• [DIRECTIONS FOR THIS TASK] Leaving out any pictures, print the entries that follow exactly as they stand.

• [EXERCISE INPUTS]
——————————
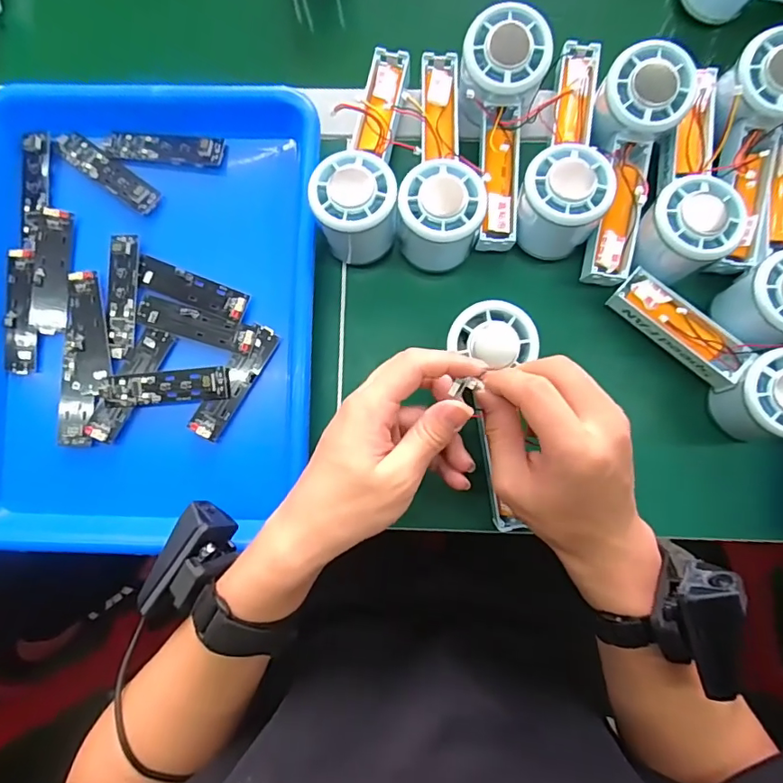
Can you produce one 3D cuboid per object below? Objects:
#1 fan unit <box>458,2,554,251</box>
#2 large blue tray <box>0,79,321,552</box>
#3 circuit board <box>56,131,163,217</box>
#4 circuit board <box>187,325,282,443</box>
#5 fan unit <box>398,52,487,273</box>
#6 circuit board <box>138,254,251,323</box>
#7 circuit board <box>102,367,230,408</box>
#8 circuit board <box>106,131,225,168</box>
[{"bbox_3d":[0.075,-0.181,0.359,0.059,0.054,0.155,2,99,2],"label":"fan unit"},{"bbox_3d":[-0.182,-0.057,0.374,0.252,0.032,0.338,2,85,2],"label":"large blue tray"},{"bbox_3d":[-0.219,-0.169,0.389,0.092,0.012,0.022,37,87,4],"label":"circuit board"},{"bbox_3d":[-0.116,-0.007,0.376,0.024,0.006,0.091,31,84,-5],"label":"circuit board"},{"bbox_3d":[0.039,-0.168,0.373,0.060,0.078,0.154,8,85,2],"label":"fan unit"},{"bbox_3d":[-0.149,-0.076,0.380,0.088,0.010,0.022,21,85,3],"label":"circuit board"},{"bbox_3d":[-0.166,-0.003,0.371,0.092,0.010,0.024,-4,84,1],"label":"circuit board"},{"bbox_3d":[-0.175,-0.188,0.389,0.090,0.012,0.022,8,85,2],"label":"circuit board"}]

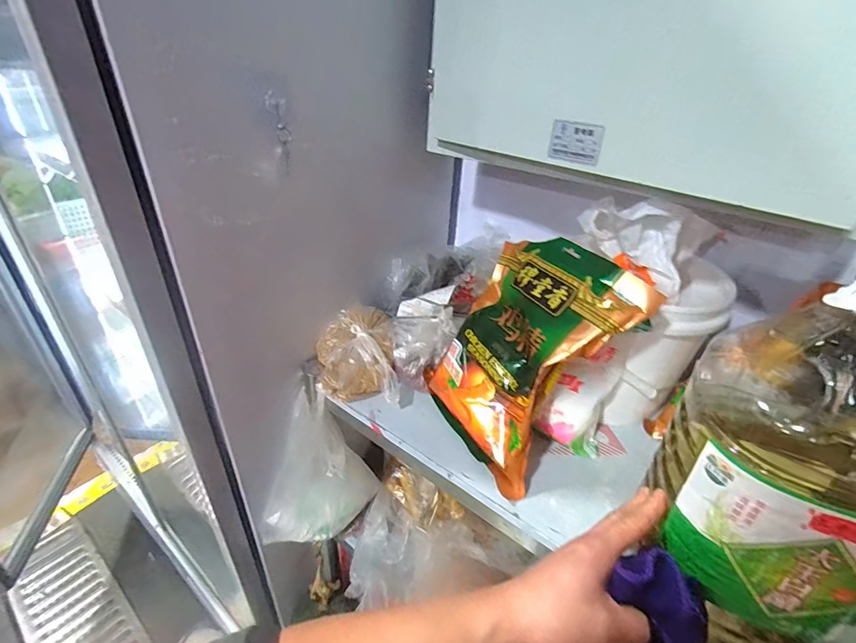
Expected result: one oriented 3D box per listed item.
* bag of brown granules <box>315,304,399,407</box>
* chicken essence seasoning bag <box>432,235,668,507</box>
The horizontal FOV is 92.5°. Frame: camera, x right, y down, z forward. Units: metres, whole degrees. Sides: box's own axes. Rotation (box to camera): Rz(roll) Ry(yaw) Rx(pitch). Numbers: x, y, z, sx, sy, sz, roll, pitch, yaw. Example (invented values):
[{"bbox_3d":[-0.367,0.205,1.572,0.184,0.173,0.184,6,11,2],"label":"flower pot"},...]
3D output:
[{"bbox_3d":[-0.105,0.051,0.601,0.114,0.074,0.159,-1,33,-9],"label":"bag of brown granules"},{"bbox_3d":[0.098,0.029,0.487,0.050,0.271,0.211,17,20,-42],"label":"chicken essence seasoning bag"}]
——————————
• [RESPONSE]
Can you produce one 3D cuboid per object below? Objects:
#1 fan unit <box>458,2,554,251</box>
#2 large blue tray <box>0,79,321,552</box>
#3 circuit board <box>56,131,163,217</box>
#4 circuit board <box>187,325,282,443</box>
#5 fan unit <box>398,52,487,273</box>
#6 circuit board <box>138,254,251,323</box>
#7 circuit board <box>102,367,230,408</box>
#8 circuit board <box>106,131,225,168</box>
[{"bbox_3d":[0.075,-0.181,0.359,0.059,0.054,0.155,2,99,2],"label":"fan unit"},{"bbox_3d":[-0.182,-0.057,0.374,0.252,0.032,0.338,2,85,2],"label":"large blue tray"},{"bbox_3d":[-0.219,-0.169,0.389,0.092,0.012,0.022,37,87,4],"label":"circuit board"},{"bbox_3d":[-0.116,-0.007,0.376,0.024,0.006,0.091,31,84,-5],"label":"circuit board"},{"bbox_3d":[0.039,-0.168,0.373,0.060,0.078,0.154,8,85,2],"label":"fan unit"},{"bbox_3d":[-0.149,-0.076,0.380,0.088,0.010,0.022,21,85,3],"label":"circuit board"},{"bbox_3d":[-0.166,-0.003,0.371,0.092,0.010,0.024,-4,84,1],"label":"circuit board"},{"bbox_3d":[-0.175,-0.188,0.389,0.090,0.012,0.022,8,85,2],"label":"circuit board"}]

Expected result: one oriented 3D box per listed item.
* bag of brown granules <box>315,304,399,407</box>
* chicken essence seasoning bag <box>432,235,668,507</box>
The horizontal FOV is 92.5°. Frame: camera, x right, y down, z forward. Units: metres, whole degrees. Sides: box's own axes. Rotation (box to camera): Rz(roll) Ry(yaw) Rx(pitch). Numbers: x, y, z, sx, sy, sz, roll, pitch, yaw. Example (invented values):
[{"bbox_3d":[-0.367,0.205,1.572,0.184,0.173,0.184,6,11,2],"label":"flower pot"},...]
3D output:
[{"bbox_3d":[-0.105,0.051,0.601,0.114,0.074,0.159,-1,33,-9],"label":"bag of brown granules"},{"bbox_3d":[0.098,0.029,0.487,0.050,0.271,0.211,17,20,-42],"label":"chicken essence seasoning bag"}]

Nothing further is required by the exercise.